Quand j’entends les premières notes de (Everything I do) I Do It For You, je suis prise de nausées. Mes épaules se raidissent et tout mon corps se crispe lorsque je reconnais une chanson de Billy Joel. Je me sens faible, vulnérable, misérable. Comme la petite madeleine de Proust, ces mélodies me propulsent vers mon passé. Le goût de mes souvenirs est amer et ma gorge se serre.
Il paraît qu’un premier amour ne s’oublie pas. Ce sera toujours le cas pour moi et je donnerais tout pour pouvoir oublier. J’avais 18 ans quand je l’ai rencontré. Je n’avais aucune expérience avec les hommes et il le savait. Il ne m’intéressait pas et il le savait aussi. Il s'est fait mon ami et, avec insistance, il a fini par me conquérir. Je n’avais pas l’habitude d’être admirée et désirée. J’ai pris sa convoitise et son désir de m’obtenir pour de la passion.
Avec le recul, j’ai compris que l’amour n’a rien à voir avec ça, avec ce désir de contrôle. À l’époque, je n’avais aucune idée de ce qui se mettait en place. Après un peu plus d’un an, nous nous sommes fiancés. « Viens, on va acheter ta bague ». C’est ce qu’il m’a dit, tout bêtement. J’ai choisi, il a payé. Impossible d’être déçue. C’est le summum du romantisme en fait.
Pendant les quatre ans qu’a duré cette relation, je n’ai jamais cessé de me convaincre que tous ses gestes n’étaient motivés que par l’amour. « Everything I do, I do it for you », right? Il me répétait sans cesse que j’étais belle et qu’il m’aimait, puis me parlait ouvertement du plaisir qu’il avait à stalker son ex. À notre troisième rendez-vous, nous nous sommes retrouvés sur la banquette arrière de sa voiture, dans le stationnement du cégep. Après plusieurs minutes de frenchage, il a glissé ses doigts en moi. Le geste m’a surprise. Ça a pincé. Les larmes me sont montées aux yeux. Il m’a regardée, incrédule : « les autres filles, elles, elles aimaient ça pourtant! ».
J’avais toujours l’impression d’être une mauvaise blonde, de ne pas être à la hauteur. J’avais la vague impression qu’il changeait. En fait, ce n’était que le naturel qui revenait au galop. Les projets de mariage et de famille sont vite passés en second plan. La philosophie et ses études à l’étranger étaient tout ce qui comptait. Pas moi. Je m’efforçais d’être une bonne blonde, de faire des compromis, d’exprimer mes sentiments avec une progression logique. Avec un discours rationnel, je pensais avoir une chance d’être entendue. Invariablement, les discussions que je commençais par « je n’apprécie pas que tu empoignes ma poitrine en public… » se terminaient par «… tu as raison, je suis désolée d’être si idiote ».
Je pleurais sans arrêt. C’était épouvantable de ne pas être à la hauteur. Je me rattrapais en lui offrant des billets de spectacle pour une occasion spéciale. En route vers le métro, je remarquais qu’il avait emporté un parapluie : « T’es tellement conne, pourquoi il faut tout le temps que tu state the obvious! » J’étais devenue une ombre, un corps épuisé par les conflits. La dernière année, j’ai souffert d’une dépression sévère. Son appui se résumait à abuser de mon corps et à jouer dans ma tête. « La dépression, c’est pas une vraie maladie anyway ».
Tout était de ma faute. J’étais désolée. Désolée d’argumenter, de ressentir, de le provoquer. Désolée d’exister.

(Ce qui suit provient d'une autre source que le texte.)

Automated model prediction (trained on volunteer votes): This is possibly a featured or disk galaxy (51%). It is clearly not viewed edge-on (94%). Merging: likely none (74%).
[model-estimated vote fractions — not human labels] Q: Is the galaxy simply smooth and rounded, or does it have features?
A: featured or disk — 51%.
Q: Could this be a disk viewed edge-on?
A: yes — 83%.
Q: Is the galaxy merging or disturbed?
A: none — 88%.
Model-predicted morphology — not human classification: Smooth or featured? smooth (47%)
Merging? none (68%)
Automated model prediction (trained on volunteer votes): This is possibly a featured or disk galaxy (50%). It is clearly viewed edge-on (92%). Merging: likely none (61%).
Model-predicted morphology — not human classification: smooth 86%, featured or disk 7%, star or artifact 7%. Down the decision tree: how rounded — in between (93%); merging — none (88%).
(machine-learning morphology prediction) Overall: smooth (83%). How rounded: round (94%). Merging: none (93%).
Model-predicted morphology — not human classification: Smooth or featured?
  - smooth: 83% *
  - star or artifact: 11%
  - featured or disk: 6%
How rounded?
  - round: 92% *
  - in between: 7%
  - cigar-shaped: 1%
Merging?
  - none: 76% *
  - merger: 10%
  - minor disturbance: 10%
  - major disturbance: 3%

J’écris ces lignes quatre ans plus tard, encore fissurée de partout. Jusqu'à récemment, j’aurais tout donné pour avoir des ecchymoses à montrer. Pour justifier ma souffrance. Pour qu’on me croie. Aujourd’hui, je choisis plutôt de partager mon histoire avec vous parce que ça peut arriver à N’IMPORTE QUI, parce que VOUS N’ÊTES PAS SEULES, mais surtout parce qu’on peut y survivre.